**HOW TO COMPLETE THIS TASK:** Reproduce the passage on emergency medical care below, from "FYI, an EPI" up to and including "with your guilt....", without altering a single character.

**EXCERPTED PASSAGE:**
>>>
For kids, start with a single dose unless the attack is so severe that respiratory arrest is likely. Listen to their lungs and titrate the dose as required. Status Asthamaticus can be dealt with in the same way.

Epi pen makes an adult and a Jr size. The administration of a full size adult dose of EPI to a child would be bad. On the other hand, to start with a small dose of epi on an adult is not a bad thing. If an adult has a bad heart, EPI can double-dog  kill them ( stop me if I am getting too technical here) Starting with oral or IM benedryl is safe if you have EPI as a backup.

FYI, an EPI pen costs about $100.00 these days. You can buy EPI for horses, which is the same product in a brown bottle for about $3.00 an ounce....it would be wrong to use an unapproved product on a human, so try it with a Senior Member first. We have lots of Lt. Cols with shakey tickers...

On the O2 issue, those people who have not been trained in 02 therapy shoul dknow that O2 can diminish or eliminate the respiratory drive in certain patients ( COPD) and once you start o2 , you pretty much need to follow the case to the end.

There has been so much negativity about providing medical care of any kind in CAP, I  would suggest that you just let your CAP member die in an orderly and proficient Air Force manner rather than actually rendering aid. We can always send out one of our highly trained and experienced Critical Incident Stress Counselors to help you deal with your guilt....

Capt. Lord

Tags - MIKE
"The path of the righteous man is beset on all sides by the iniquities of the selfish and the tyranny of evil men. Blessed is he, who in the name of charity and good will, shepherds the weak through the valley of darkness, for he is truly his brother's keeper and the finder of lost children. And I will strike down upon thee with great vengeance and furious anger those who would attempt to poison and destroy my brothers. And you will know my name is the Lord when I lay my vengeance upon thee."

sarmed1

There are places out there that O2 is considered a by stander item, in a local mall here in PA we have a number of AED cabinets that also have small o2 tanks in them, the tank turns on as soon as its removed from the case (so I hear, havent actually seen it happen) and starts flowing at 8LPM, with a simple mask pre- attached.

The Kendrick traction device is a tent pole looking kind of assembly that is used as a traction splint.  It usues mechanical traction from tensioning up the foot strap to eaqual manual traction.  When dis-assembled it fits in a 5 x 7 ish pouch.  Packs nicely into your aid bag.  Its a standard thing in most of the AFSOC bags, along with the asherman's, quick clot, chitosen dressings, CAT tourniquest and a much better fluid for volume replacement.  Hextend...its a uber-cool hypertonic solution, that stays in the vcascular space much longer than saline or ringers (800 out of 1000ml after 2 hours vs 200 of 1000 LR in the same time frame if I remember correctly) Also we have switched to the Israli dressings over the battle dressings.
<<<
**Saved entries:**
>>>
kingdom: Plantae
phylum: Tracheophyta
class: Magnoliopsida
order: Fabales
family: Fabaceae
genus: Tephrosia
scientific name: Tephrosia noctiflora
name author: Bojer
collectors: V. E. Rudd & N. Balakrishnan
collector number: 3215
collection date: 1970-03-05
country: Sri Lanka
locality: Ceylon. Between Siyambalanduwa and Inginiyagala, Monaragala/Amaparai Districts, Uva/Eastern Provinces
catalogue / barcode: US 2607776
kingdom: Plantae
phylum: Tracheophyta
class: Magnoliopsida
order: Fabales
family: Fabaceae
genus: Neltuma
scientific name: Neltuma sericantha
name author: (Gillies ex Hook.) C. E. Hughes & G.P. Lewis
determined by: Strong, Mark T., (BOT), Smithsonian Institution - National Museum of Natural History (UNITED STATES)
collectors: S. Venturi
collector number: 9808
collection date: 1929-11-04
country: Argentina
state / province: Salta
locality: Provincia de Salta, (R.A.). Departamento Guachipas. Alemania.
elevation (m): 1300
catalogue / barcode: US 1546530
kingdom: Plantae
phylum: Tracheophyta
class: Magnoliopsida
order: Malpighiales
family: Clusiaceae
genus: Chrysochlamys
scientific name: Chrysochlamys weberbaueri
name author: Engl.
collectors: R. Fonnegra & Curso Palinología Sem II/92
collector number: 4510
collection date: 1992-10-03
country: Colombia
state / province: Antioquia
<<<
**WORKED SOLUTION:**
FYI, an EPI pen costs about $100.00 these days. You can buy EPI for horses, which is the same product in a brown bottle for about $3.00 an ounce....it would be wrong to use an unapproved product on a human, so try it with a Senior Member first. We have lots of Lt. Cols with shakey tickers...

On the O2 issue, those people who have not been trained in 02 therapy shoul dknow that O2 can diminish or eliminate the respiratory drive in certain patients ( COPD) and once you start o2 , you pretty much need to follow the case to the end.

There has been so much negativity about providing medical care of any kind in CAP, I  would suggest that you just let your CAP member die in an orderly and proficient Air Force manner rather than actually rendering aid. We can always send out one of our highly trained and experienced Critical Incident Stress Counselors to help you deal with your guilt....